General Court: "real estate services" are not similar to "financial and banking services"

European Union

In Bankia SA v Office for Harmonisation in the Internal Market (OHIM) (Case T-323/14, September 17 2015), the General Court has held that "real estate services" and "financial and banking services" are not similar.

The marks in conflict in this case were as follows:

 

Applicant Bankia SA (Spain)

 

Opponent Banco ActivoBank (Portugal)

 

 

 

 

BANKY

 


The Opposition Division of OHIM upheld Banco ActivoBank's opposition to the registration of the figurative mark BANKIA in respect of "insurance services; financial affairs; financial analysis; monetary affairs; banking business; home banking; stockbrokerage and stock exchange quotations; fund management and capital investments; real estate appraisal; deposits of valuables; issuing of credit and debit cards; trustee services; mutual fund creation and investment; mortgage lending; online banking, financial, monetary, insurance services via telecommunication networks (including mobile telephones), data transmission networks and global computer communications networks" in Class 36 of the Nice Classification.

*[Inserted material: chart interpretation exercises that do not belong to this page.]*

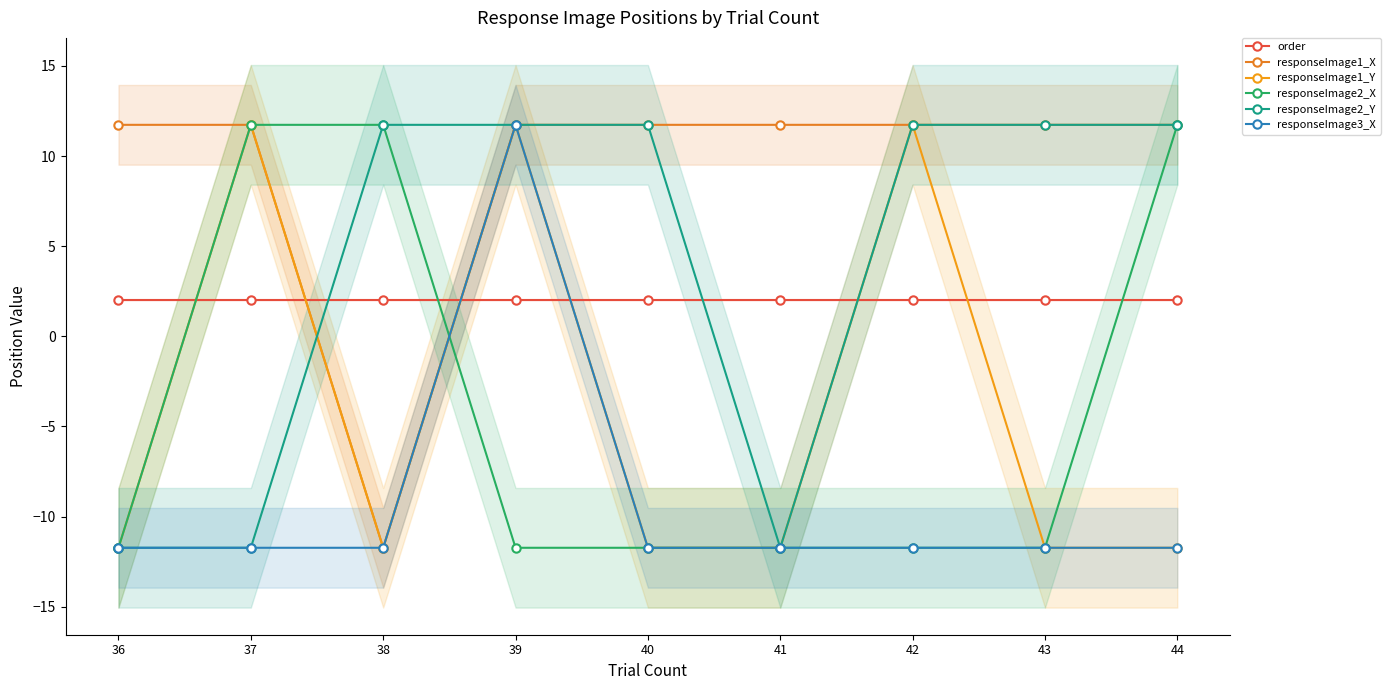

The value of responseImage2_Y at 42 is 4.3. True or false?

False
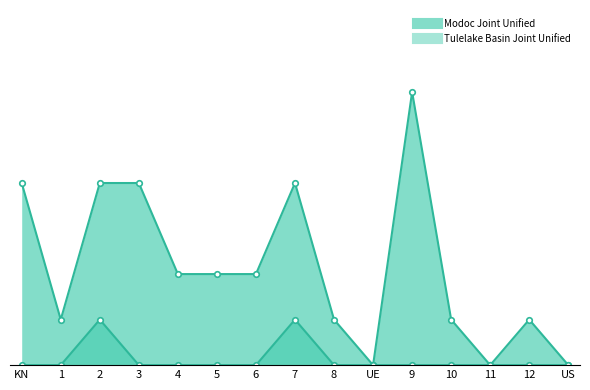

True or false: Tulelake Basin Joint Unified line and Tulelake Basin Joint Unified markers intersect in this chart.

False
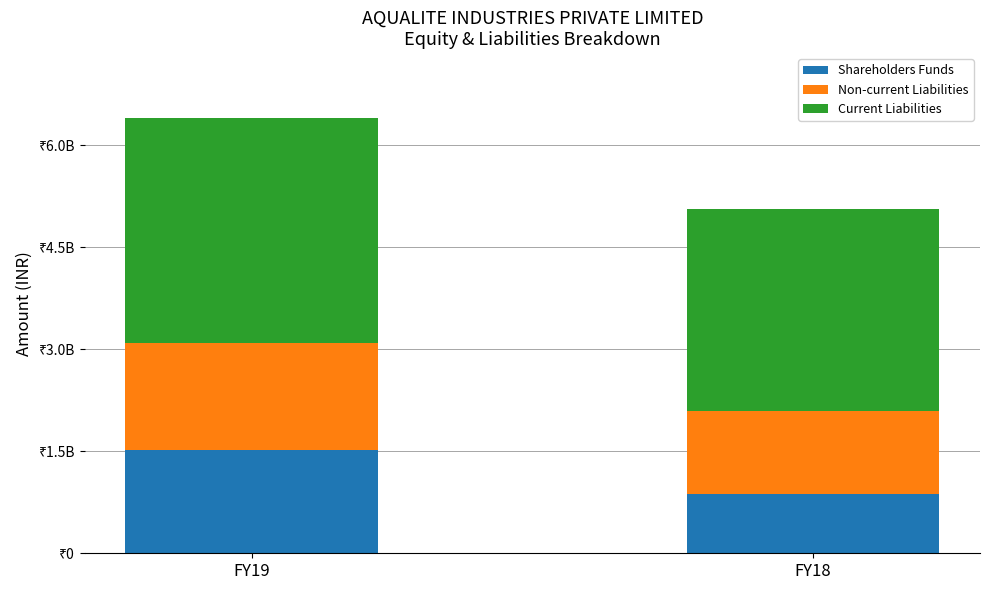

List the series in order of their peak value, highest first.

Current Liabilities, Non-current Liabilities, Shareholders Funds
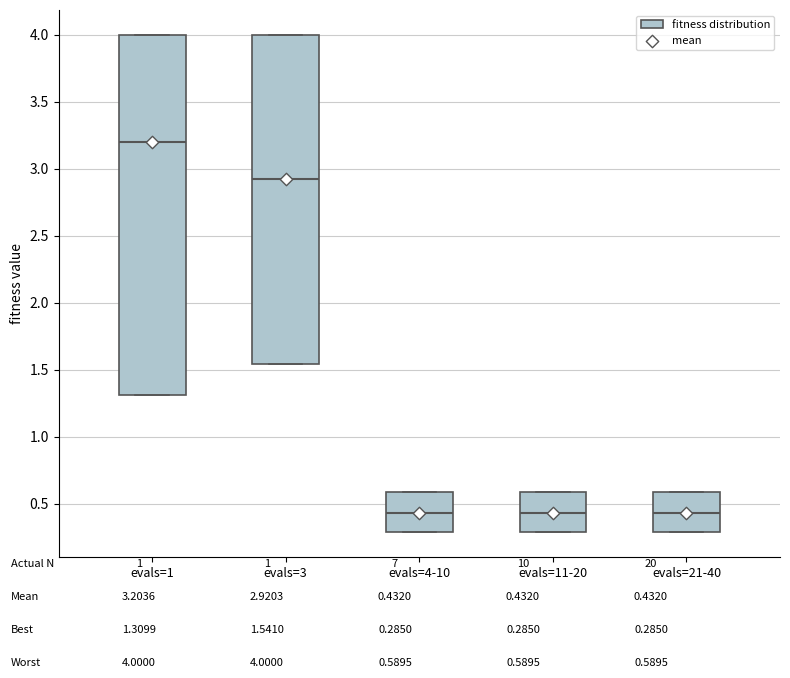

Where is the upper edge of the box for evals=4-10 on the y-axis? The values are not printed on the chart, so give them approximately, as read against the axis.

0.60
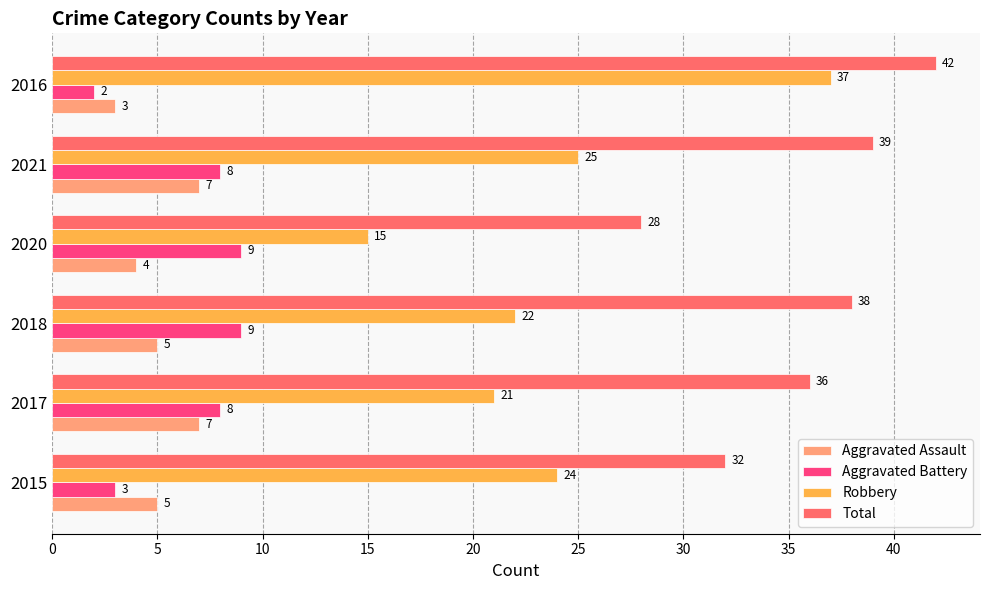

The value of Total at 2018 is 38. True or false?

True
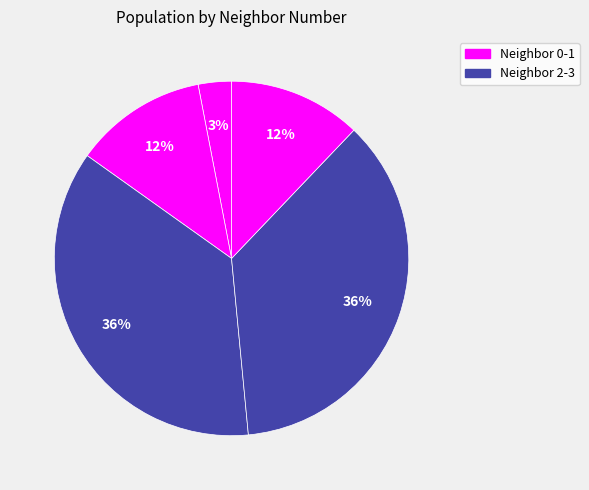

Which slice is the largest?

2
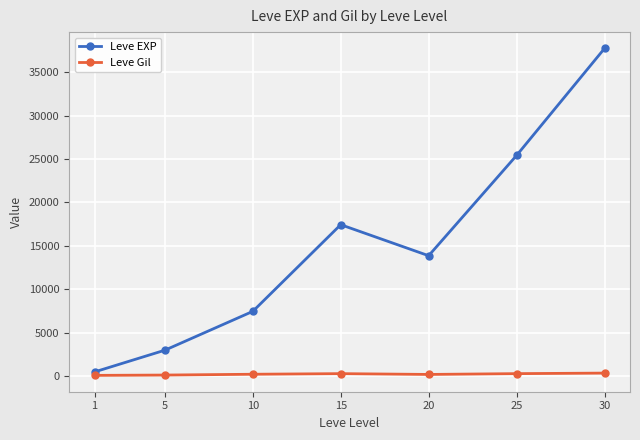

Does the chart have visible grid lines?

Yes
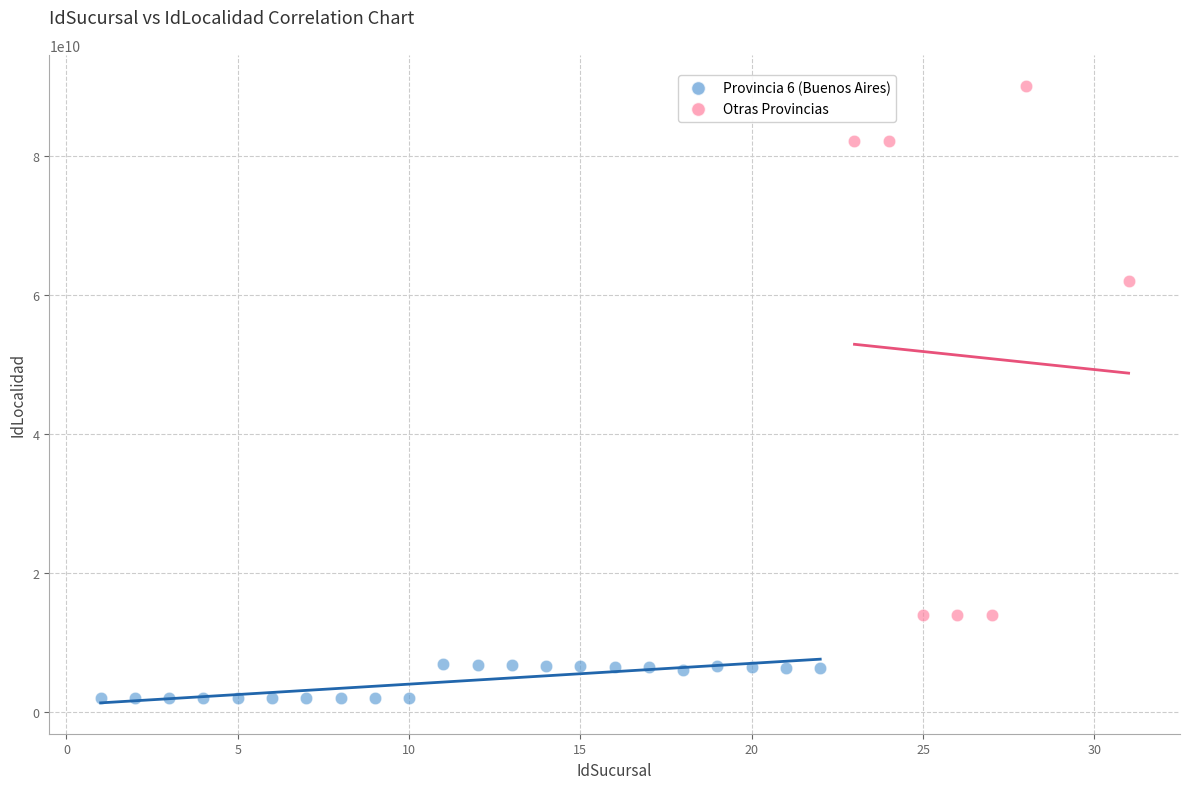

Which series has the largest Y range (max minus min)?

Otras Provincias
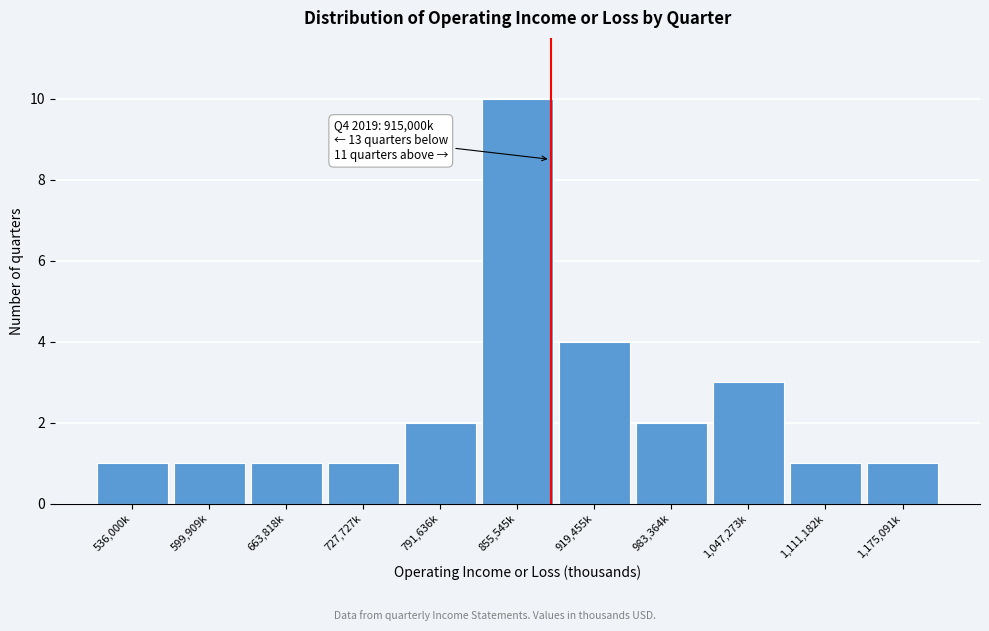

Reading left to right, transcribe all the data shown in this chart.

1	1	1	1	2	10	4	2	3	1	1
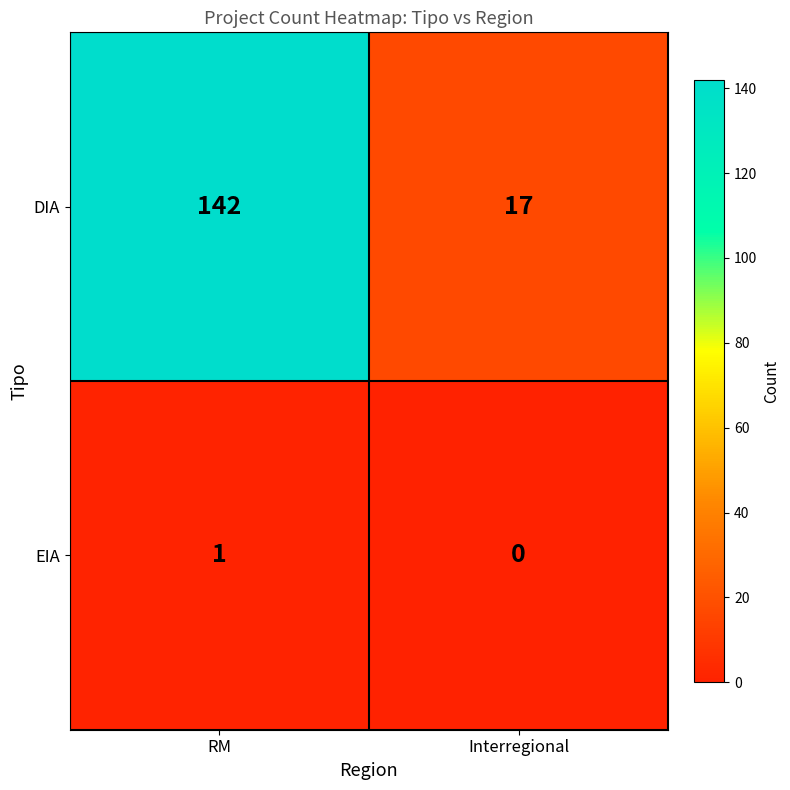

What is the difference between the maximum and minimum values in the DIA series?

125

Bankia SA filed an appeal with OHIM. Banco ActivoBank also appealed, to the extent that the opposition had been rejected in respect of "real estate services; real estate administration; real estate services via telecommunication networks (including mobile telephones), data transmission networks and global computer communications networks" in Class 36.

The Second Board of Appeal of OHIM dismissed the claims of the applicant but partially upheld those of Banco ActivoBank, thus upholding the opposition in respect of "real estate services". According to the board, these constitute a broad category of services designating any services relating to real estate. Consequently, they include real estate appraisal, which is similar to the "financial services" of the earlier mark.

Bankia took the case to the General Court. The latter upheld the appeal, but only in part. Specifically, it annulled the board's decision only to the extent that the latter had upheld the appeal of Banco ActivoBank with respect to "real estate services". In this regard, the reasoning of the General Court was as follows:

  • Financial and banking services do not have the same nature, the same intended purpose or the same method of use as real estate services. On the one hand, financial services are provided by financial institutions for the purposes of managing their clients’ funds and consist of, among other things, the holding of deposited funds, the remittance of funds, the granting of loans or the performance of various financial operations, whereas real estate services are connected with a property, particularly with the lease, purchase, sale or management of such a property. Further, real estate services are not, in principle, provided on the same premises as financial services.
  • Real estate services are provided by separate branches of financial institutions, so that financial activities remain separate from any real estate activities.
  • Even though financial and banking services may be necessary for the use of real estate services, they are not so necessary that consumers will consider the same undertaking to be responsible for the financial services and the real estate services. On the contrary, consumers generally turn, first, to a real estate agency to search for a property and, secondly, to a financial institution in order to fund the property transaction.
  • The board had thus erred in finding "real estate services" to be similar to "financial and banking services".

In its conclusions, the General Court perceived that there was a clear separation between those two categories of services. What may perhaps have been overlooked, however, is that as a result of the serious global crisis that has affected the real estate sector in recent years, banks have at times come to perform the functions of a real estate agency when selling properties obtained through foreclosure or at auction, usually creating a specialised subsidiary bank for this purpose.